“If culture eats strategy for breakfast, ethics are the fork and knife.” – Snyderman Law Group
If you’ve been paying attention to any of the management theories that have been introduced within the past 10 years, you’ve no doubt been hit over the head with the notion that company culture drives an organization forward. Culture affects employee engagement, retention, and can therefore boost profits. We now know that culture is a company’s personality and that it shows not only your employees but also the rest of the world what kind of organization you really are.

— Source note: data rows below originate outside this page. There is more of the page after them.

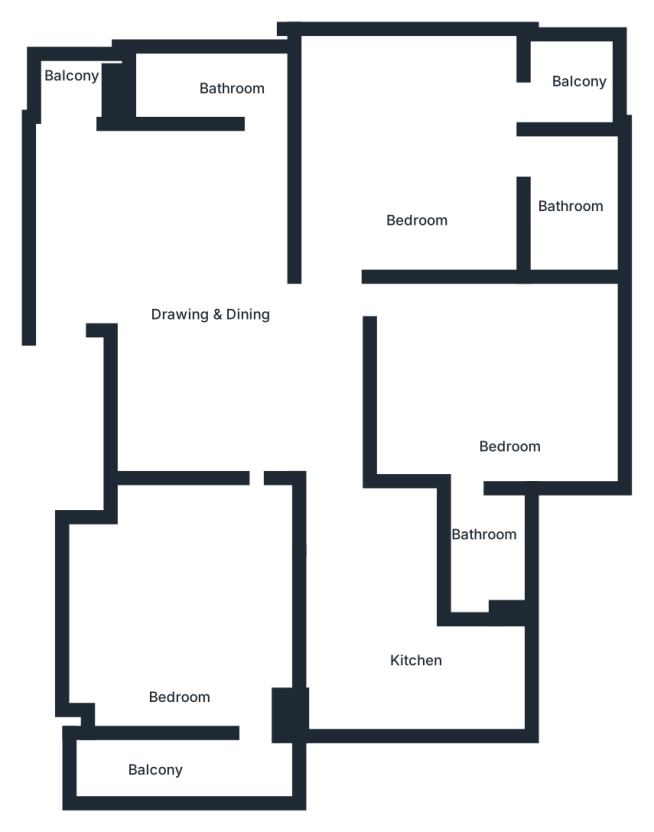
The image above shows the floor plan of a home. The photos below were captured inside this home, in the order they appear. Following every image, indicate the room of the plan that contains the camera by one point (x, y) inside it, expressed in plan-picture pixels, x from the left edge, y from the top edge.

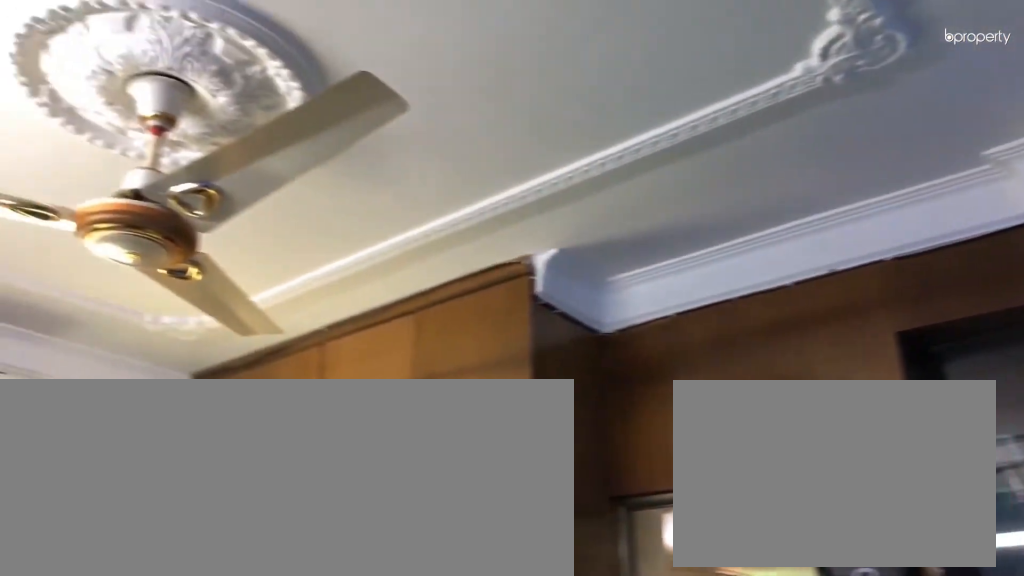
(515, 381)
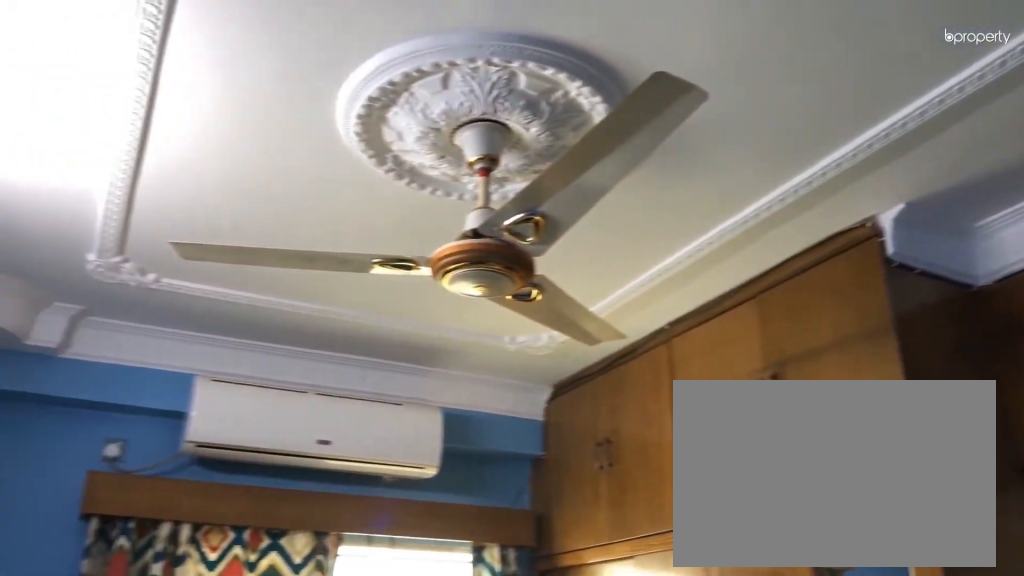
(515, 381)
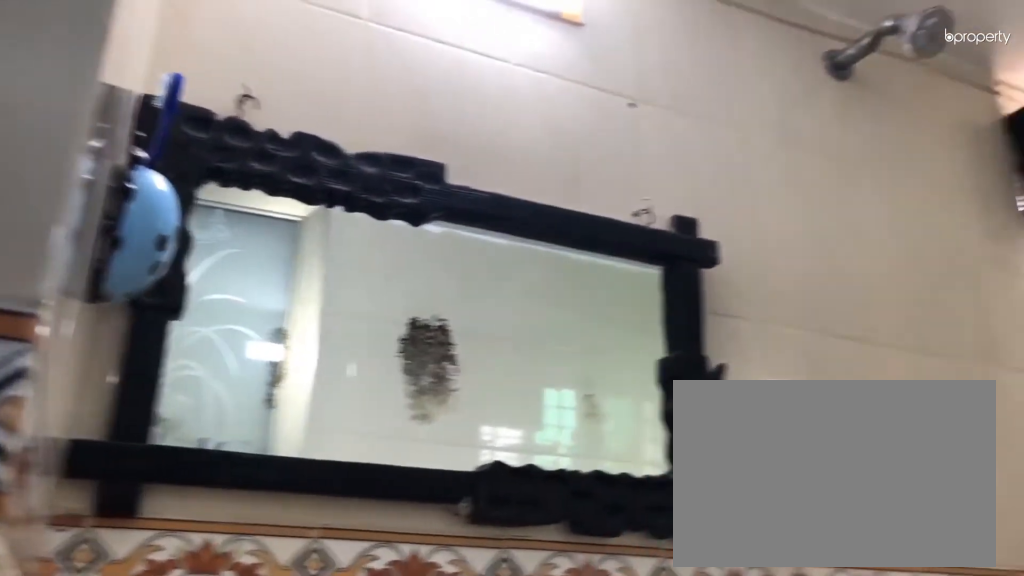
(486, 555)
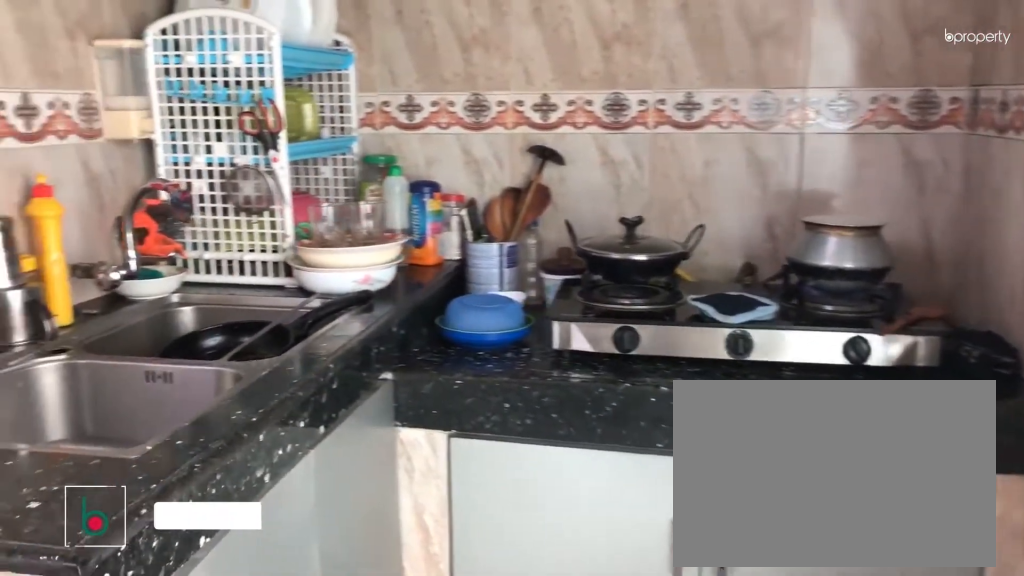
(430, 674)
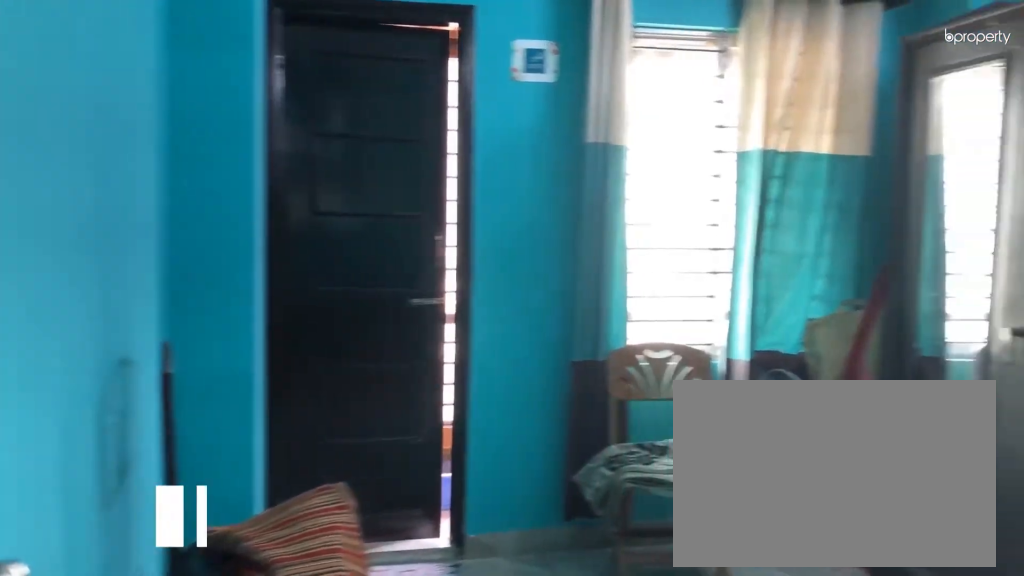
(198, 624)
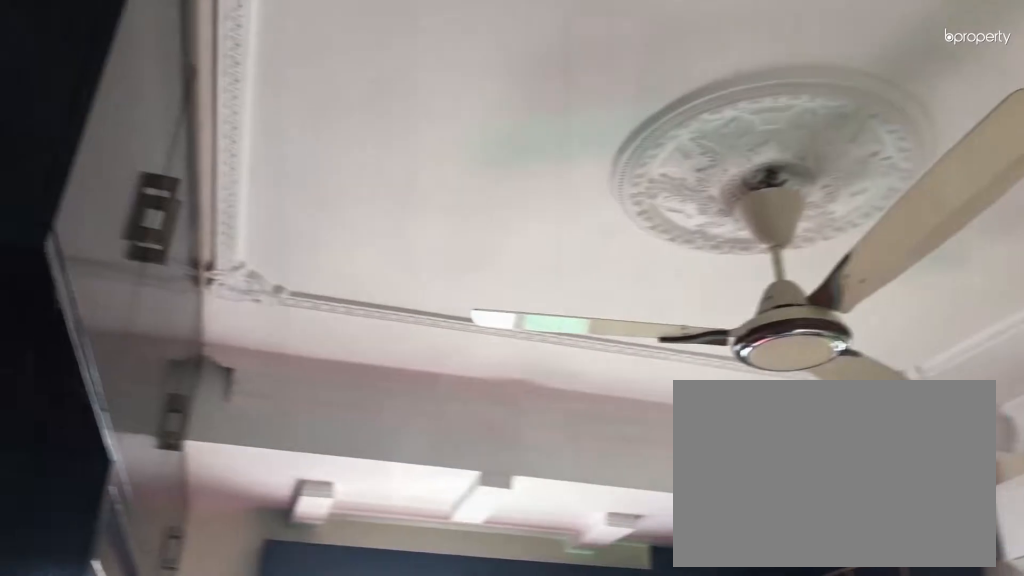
(418, 165)
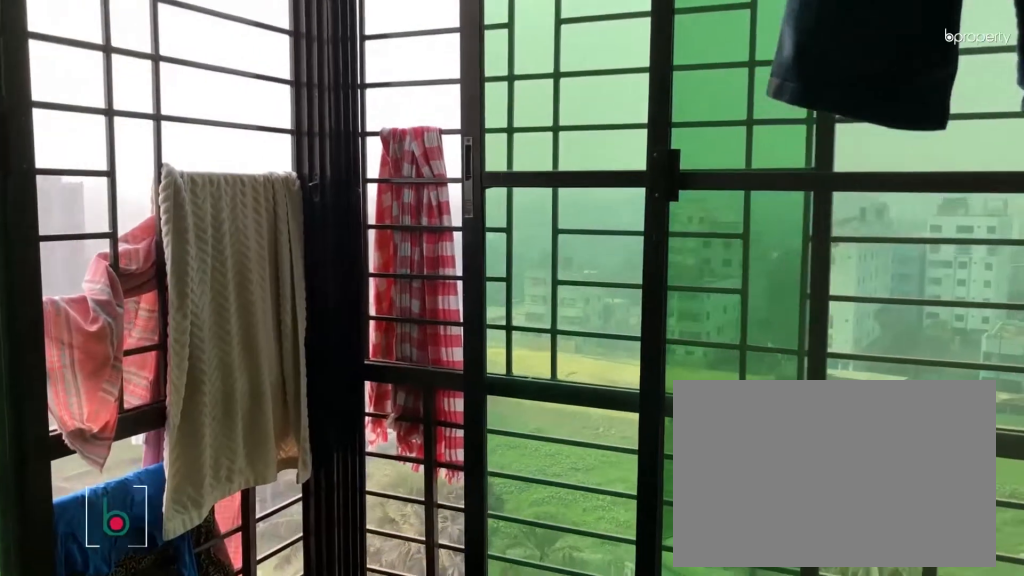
(582, 86)
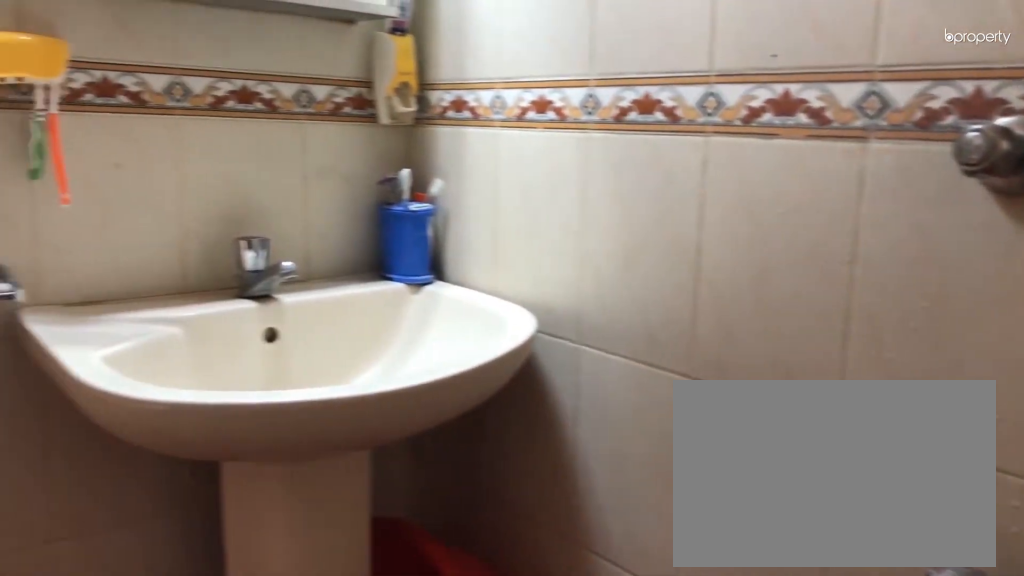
(572, 199)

Cultivating a company culture is no longer an option; it’s a necessary part of doing business. We are seeing more and more that a company’s culture is more important than salary for many employees. This epiphany came thanks to the Millennials’ entrance into the work force. Going to work every day to a place you love is not a new idea but as Simon Sinek told us Millennials are the first ones to have the guts to expect it. We are now in the age of ‘whenever, wherever, whatever.’ People no longer want to work a 9-5 job in an office for the rest of their career. They want to work whenever they want, wherever its convenient for them for whatever length of time they decide.

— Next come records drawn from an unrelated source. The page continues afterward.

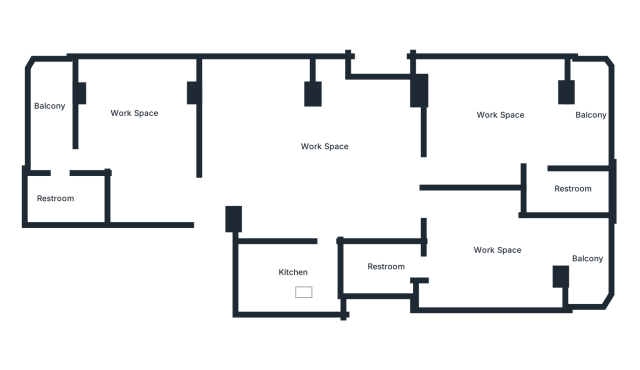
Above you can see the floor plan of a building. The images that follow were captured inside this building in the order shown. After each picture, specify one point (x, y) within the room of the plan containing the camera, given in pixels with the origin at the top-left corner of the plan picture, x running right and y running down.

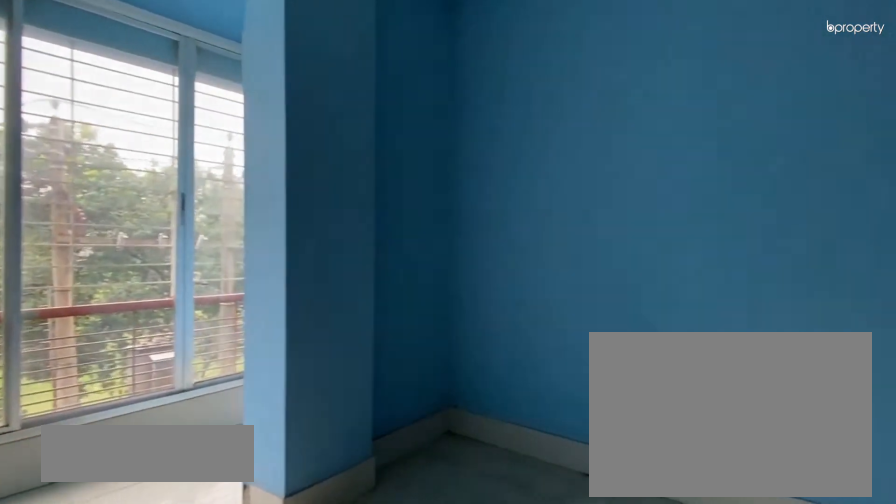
(506, 250)
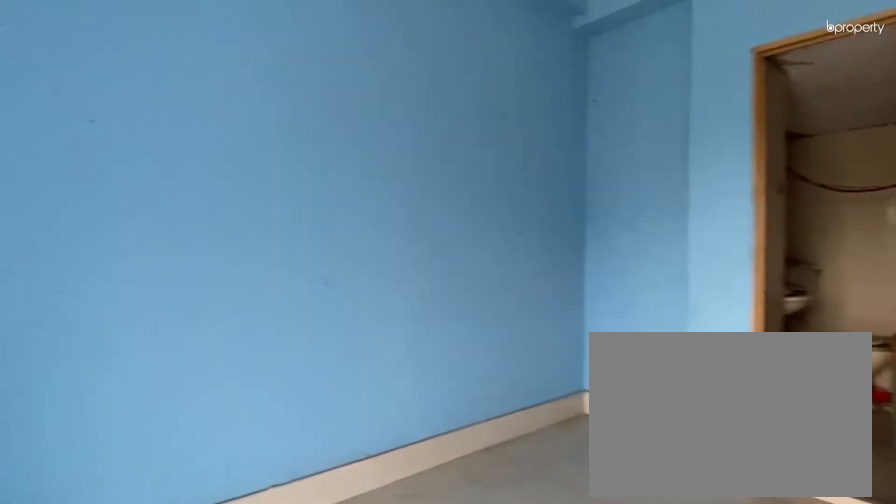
(506, 250)
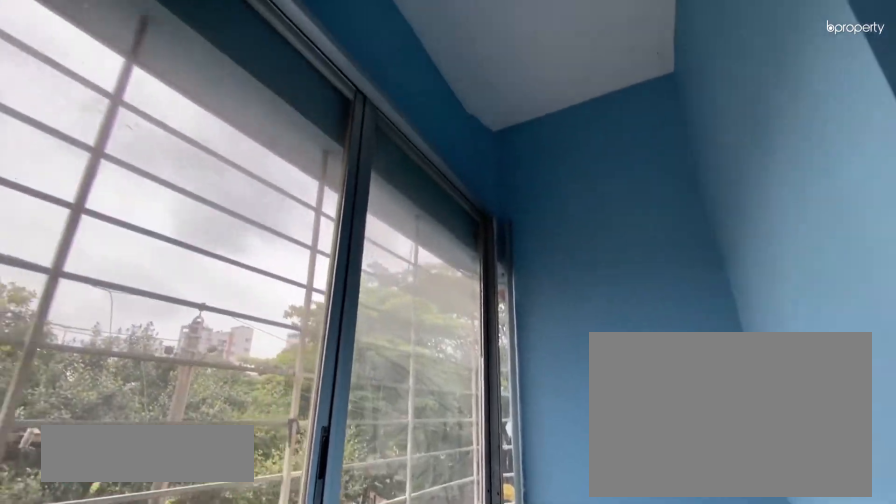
(587, 259)
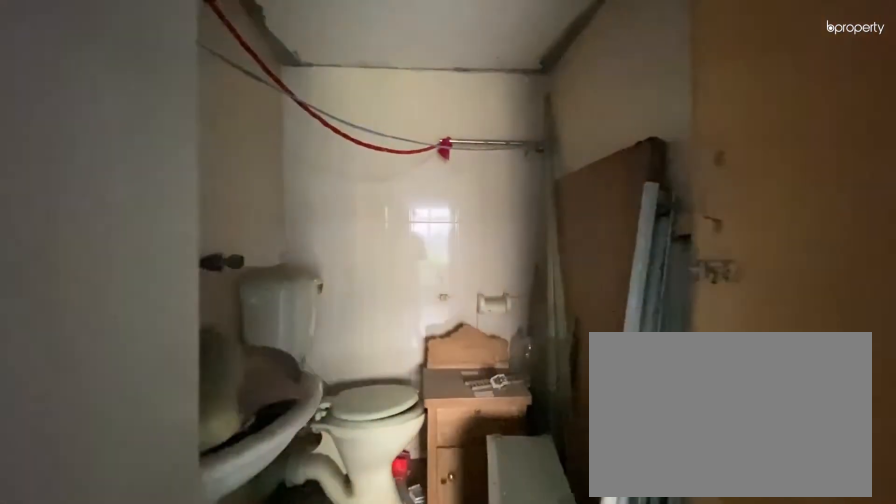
(380, 266)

So companies have adapted. Summer Fridays, remote positions and generous leave policies are now de rigueur. Tony Hseih at Zappos has resisted the goliath of Amazon for as long as he has because of the culture he helped shape. Zappos reinforces its culture in everything it does and promotes its fun happy environment in a way that makes employees enjoy the work. It follows then that this drives customers to want to go back to Zappos because they know that they will receive the best treatment possible along with great prices – a great recipe for success.
But in all of this talk about company culture, there is something significant missing, like a house of cards built without enough foundational cards. The foundational piece missing is Ethics.
The reality is there is no way to have a company culture that drives an organization forward unless the company has an ethical culture. We hear about ethics all the time but never in the same sentence as culture. They are treated as different animals that coexist in separate contexts. They call it business ethics and have college and MBA courses on it. Its touted as a company’s social responsibility and moral compass. But we have to stop talking about ethics and culture separately – it’s one discussion.
Let’s look at Wells Fargo, your favorite banker’s favorite bank. Wells Fargo bankers opened millions of fraudulent checking and savings accounts without their client’s consent. This is obviously unethical. But how did this happen? We’re not talking about a rogue employee. This was pervasive throughout the company. What has been discovered is that Wells Fargo had a cutthroat sales culture that incentivized employees to cross-sell financial products to their customers. It was this company culture that led to the unethical behavior. Together, they contributed to the scandal – you can’t have one without the other here.
Unethical corporate behavior comes from fear, greed, pressure or convenience. So it follows then that corporate cultures must address all of these in order to curb unethical behavior. Employees must know “how we do things around here” so that they enjoy their work and don’t feel the need to act unethically. Alex Edmans, a finance professor at London Business School found a direct correlation between a corporation’s ethics and its profits. Edmans used 26 years of data to show that ethical treatment of workers is associated with 2-3% higher stock returns per year. So if both culture and ethics can lead to higher profits, the conversation needs to revolve around the two together to really propel an organization forward.